ご冥福を祈ります<佐藤愛子>さん
5月
15日
1969年『戦いすんで日が暮れて』で直木賞を受賞した<佐藤愛子>さん(1923年〈大正12年〉11月5日生まれ)が、4月29日、老衰のため東京都内の施設で死去されています。102歳でした。大阪市出身。葬儀は近親者で済ませています。
喪主は長女<杉山響子>さんが務め、故人の遺志でお別れの会は行われません。
2024年には、著書を原作に映画『九十歳。何がめでたい』(監督:前田哲)が、公開されていました。

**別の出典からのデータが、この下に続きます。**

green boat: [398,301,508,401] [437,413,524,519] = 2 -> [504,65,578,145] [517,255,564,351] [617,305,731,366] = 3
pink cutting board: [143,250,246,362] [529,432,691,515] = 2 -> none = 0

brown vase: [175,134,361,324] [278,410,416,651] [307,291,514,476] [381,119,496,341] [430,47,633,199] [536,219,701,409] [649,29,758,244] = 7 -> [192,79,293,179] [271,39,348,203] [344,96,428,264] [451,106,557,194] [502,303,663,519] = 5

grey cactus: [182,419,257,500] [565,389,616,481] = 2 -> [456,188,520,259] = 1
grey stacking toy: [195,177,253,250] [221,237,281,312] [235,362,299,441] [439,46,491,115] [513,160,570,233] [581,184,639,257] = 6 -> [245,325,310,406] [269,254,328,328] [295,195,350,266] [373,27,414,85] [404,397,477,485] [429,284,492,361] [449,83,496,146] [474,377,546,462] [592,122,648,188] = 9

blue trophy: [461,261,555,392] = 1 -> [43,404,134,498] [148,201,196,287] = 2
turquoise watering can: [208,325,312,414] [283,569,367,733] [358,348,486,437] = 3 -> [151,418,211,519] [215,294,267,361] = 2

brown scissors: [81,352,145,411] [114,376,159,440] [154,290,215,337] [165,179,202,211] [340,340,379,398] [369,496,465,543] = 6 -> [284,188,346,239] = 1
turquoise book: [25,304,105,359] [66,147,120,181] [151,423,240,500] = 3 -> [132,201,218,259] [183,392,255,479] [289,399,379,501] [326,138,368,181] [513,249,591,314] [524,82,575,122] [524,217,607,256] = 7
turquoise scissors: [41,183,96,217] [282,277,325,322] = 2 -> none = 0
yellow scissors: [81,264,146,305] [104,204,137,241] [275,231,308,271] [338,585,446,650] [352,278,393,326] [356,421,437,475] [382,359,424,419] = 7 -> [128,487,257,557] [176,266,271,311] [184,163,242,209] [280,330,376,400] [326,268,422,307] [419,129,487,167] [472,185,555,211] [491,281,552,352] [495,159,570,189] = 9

父は作家の<佐藤紅緑>、兄は詩人の<サトウハチロー>。神戸市の甲南高等女学校(現・甲南女子高校)卒。父の影響もあって文学を志し、1950年に同人雑誌「文芸首都」同人となりました。同誌に発表した『青い果実』(文藝首都賞受賞)でデビューを果たしましたが、その後不遇が続き、1962年に最初の著作『愛子』が刊行されています。
その後、1963年 - 上半期『ソクラテスの妻』で芥川賞候補、1979年『幸福の絵』(新潮社)で女流文学賞を受賞、2000年『血脈』で菊池寛賞受賞しています。